La primera vez que traduje literatura, la rama de traducción más fina y difícil y la peor pagada, lamentablemente, me pidieron que trabajara con un libro norteamericano llamado Elena of the Stars. Esto fue hace mucho, cuando aún existía la editorial Andrés Bello.

Disfruté profundamente leyéndolo, y lo leyeron años después mis dos hijas adolescentes: una historia de rito de pasaje de una joven que desconoce el poder de su linaje, pero está conectada con su fuerza, inescapablemente, y termina encontrándolo en su propia sangre. Lo leí imaginando a su autora, C.P. Rosenthal, y admirándola también, admirando la forma en que la poesía se dejaba entrever, más allá de la historia, en las palabras y las imágenes y los paisajes en que Elena y su abuelo pasan días y noches.
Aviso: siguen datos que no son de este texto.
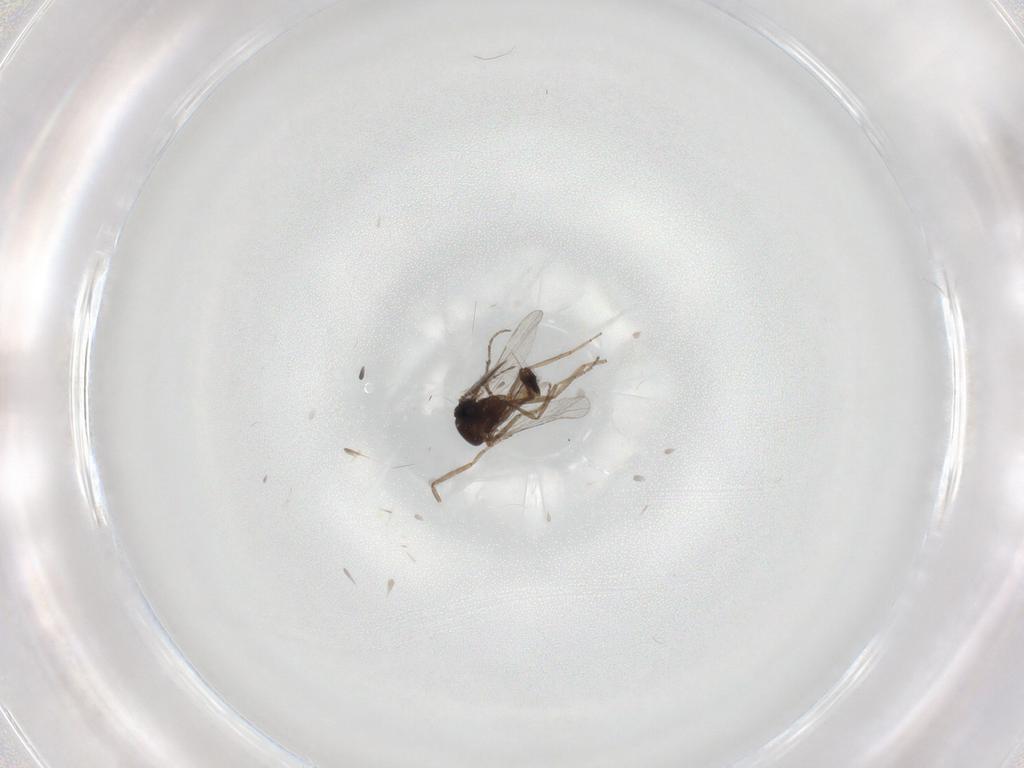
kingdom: Animalia
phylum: Arthropoda
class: Insecta
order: Diptera
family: Ceratopogonidae
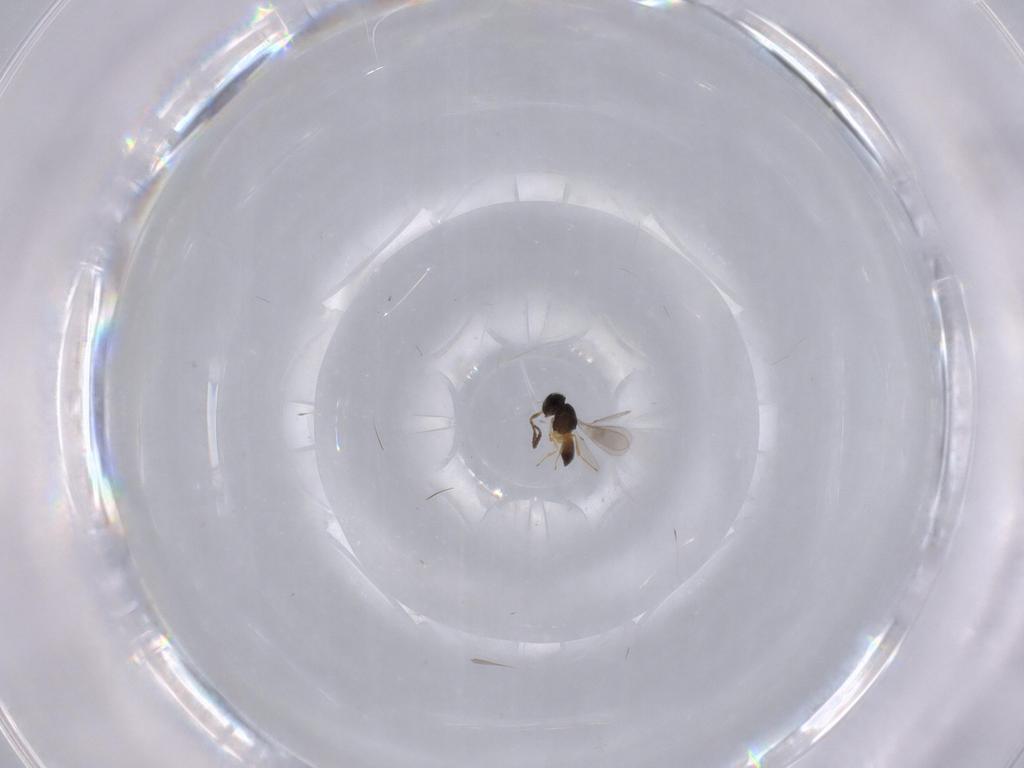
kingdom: Animalia
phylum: Arthropoda
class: Insecta
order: Hymenoptera
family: Scelionidae
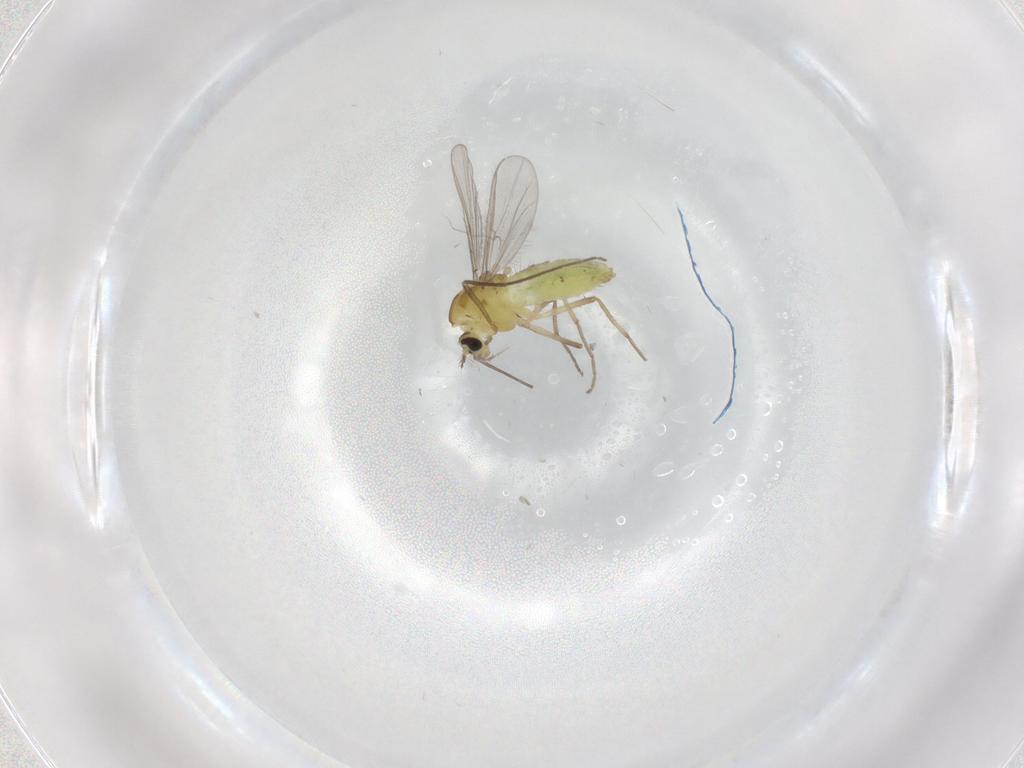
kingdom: Animalia
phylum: Arthropoda
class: Insecta
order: Diptera
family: Chironomidae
Traducirlo fue un placer, una oportunidad de sumergirme en la juventud femenina nuevamente, y no me encontré en ningún momento con la dureza de tener que hacer elecciones de tono. Sobre todo, no fue necesario pensar si las malas palabras era mejor traducirlas al español neutro (gran pregunta, ¿qué sería el español neutro?) o al tan vanagloriado joder o eliminarlas, mejor, para no tener que tomar esa decisión y que al final quedara una versión clorada. No tuve que pensar en eso porque es un libro bello y delicado, sin malas palabras, un libro sutil escrito por una mano sutil.

Años después, cuando vivía en Buenos Aires, me dijeron que la autora estaría allí, ya no recuerdo por qué, y que sería lindo que hiciéramos una charla. Acepté de inmediato y recuerdo que estaba emocionada por el encuentro. Buenos Aires fue poco amable conmigo en esa época, y era una actividad linda con una persona que siempre imaginé linda. Y entonces entró.
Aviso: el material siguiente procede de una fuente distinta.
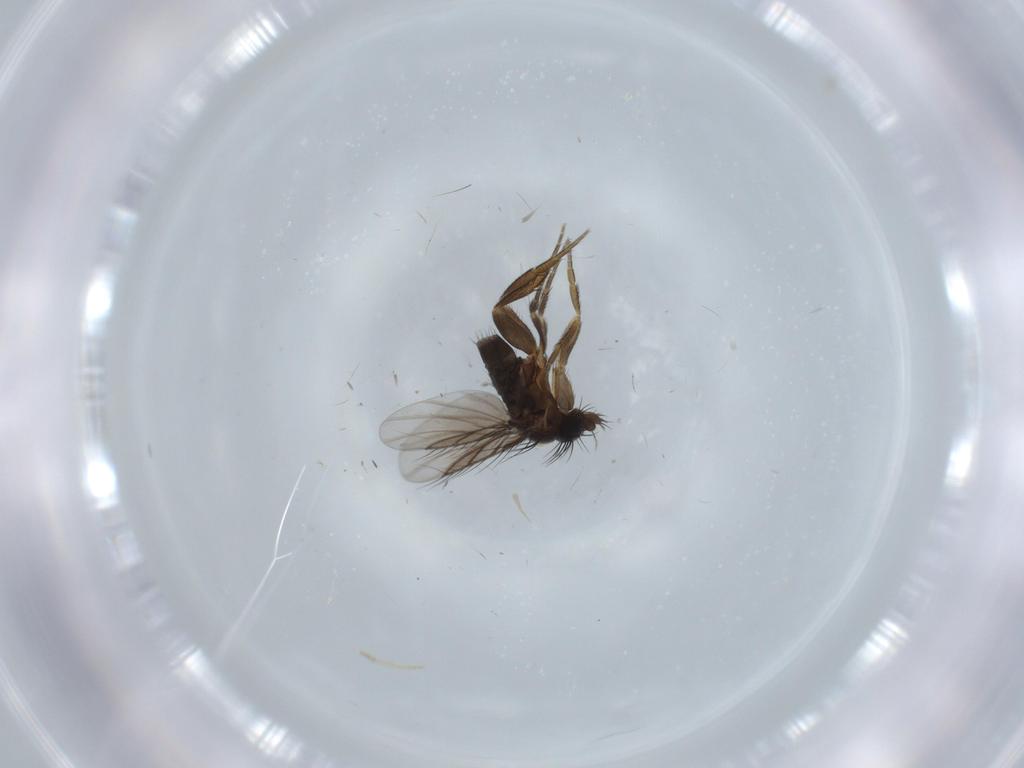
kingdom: Animalia
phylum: Arthropoda
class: Insecta
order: Diptera
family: Phoridae
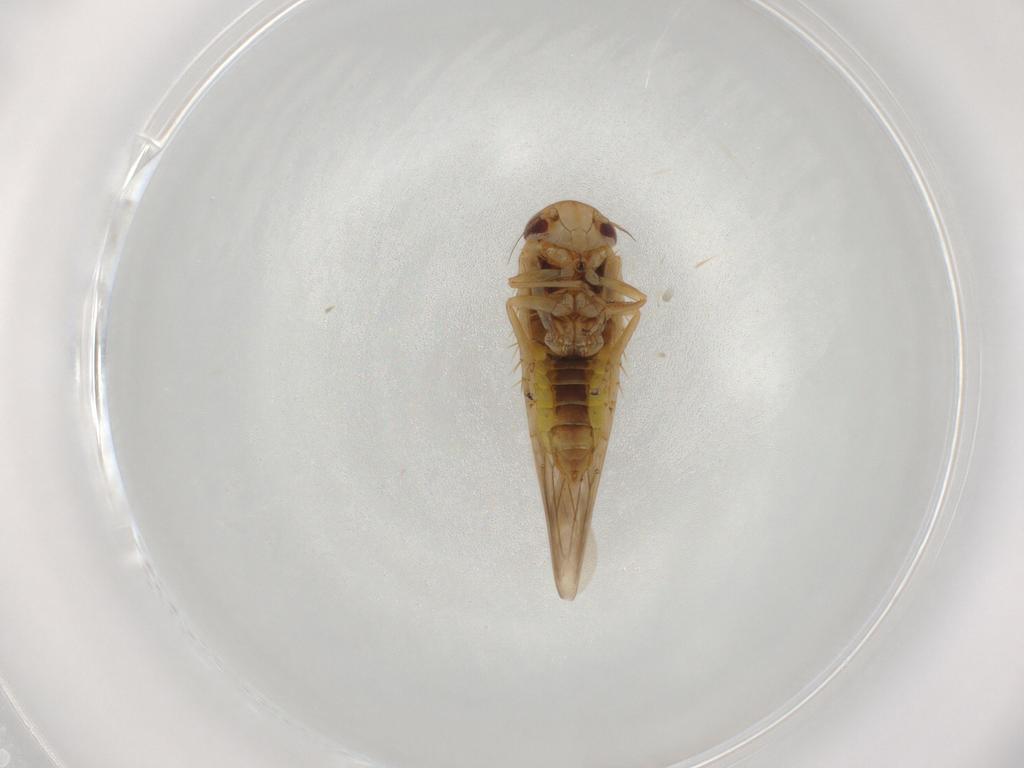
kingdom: Animalia
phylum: Arthropoda
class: Insecta
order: Hemiptera
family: Cicadellidae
Entró un cowboy, un gringo 100% gringo, alto, rubio, con sombrero tejano, botas de cuero de esas de vaquero fina raza, hasta música de fondo se diría que había. No cualquiera: esa del lejano Oeste, esa de la puerta del bar que se empuja y queda oscilando. Esa.

«Chuck Rosenthal, nice to meet you at last», me dice el cowboy gigante, y me alarga la mano.

En ese momento hago el ejercicio inútil de intentar hacer calzar al gringo vaquero con la imagen de esta escritora suave y serena y emocional que imaginaba, una suerte de hada de los desiertos. Se me agolparon varias ideas, o conceptos: libro de mujer, libro para mujeres, literatura femenina, temas de mujer.

Ahí estaba este gringo, machote, que yo habría esperado escribiera cosas de gringo machote, autor de uno de los libros más sensibles y sutiles que he leído y sin duda el más sensible que he traducido. Ahí estaba C.P., no Constance sino Chuck, hablando conmigo, con sentido del humor, con conexión y sensibilidad.

Fue como sentir un hacha abriéndome el cerebro, y fue también quedarme mirando el nivel de predisposición que tengo, que tenemos tal vez como sociedad, a atribuir ciertas posibilidades a ciertos personajes y a olvidar que en el ejercicio de la ficción el milagro es que cualquier historia puede nacer en cualquier parte. Esa es la gracia de la ficción: que es infinita, y que descansa solo en la maestría de su creadora o creador.

Ahora miro mi ejemplar de Elena of the Stars y me doy cuenta de que en la contratapa sí se habla de Chuck e incluso se refieren a él como he. ¿No la miré? ¿No quise ver lo que decía? ¿No quise ver? Ahora no lo recuerdo. Ha pasado ya demasiado tiempo. Quizás hasta lo vi y lo pasé de largo porque no calzaba con la impresión tan fuerte que tuve de su «autora», esa mujer que tenía tantas ganas de conocer, esa suerte de hada de los desiertos.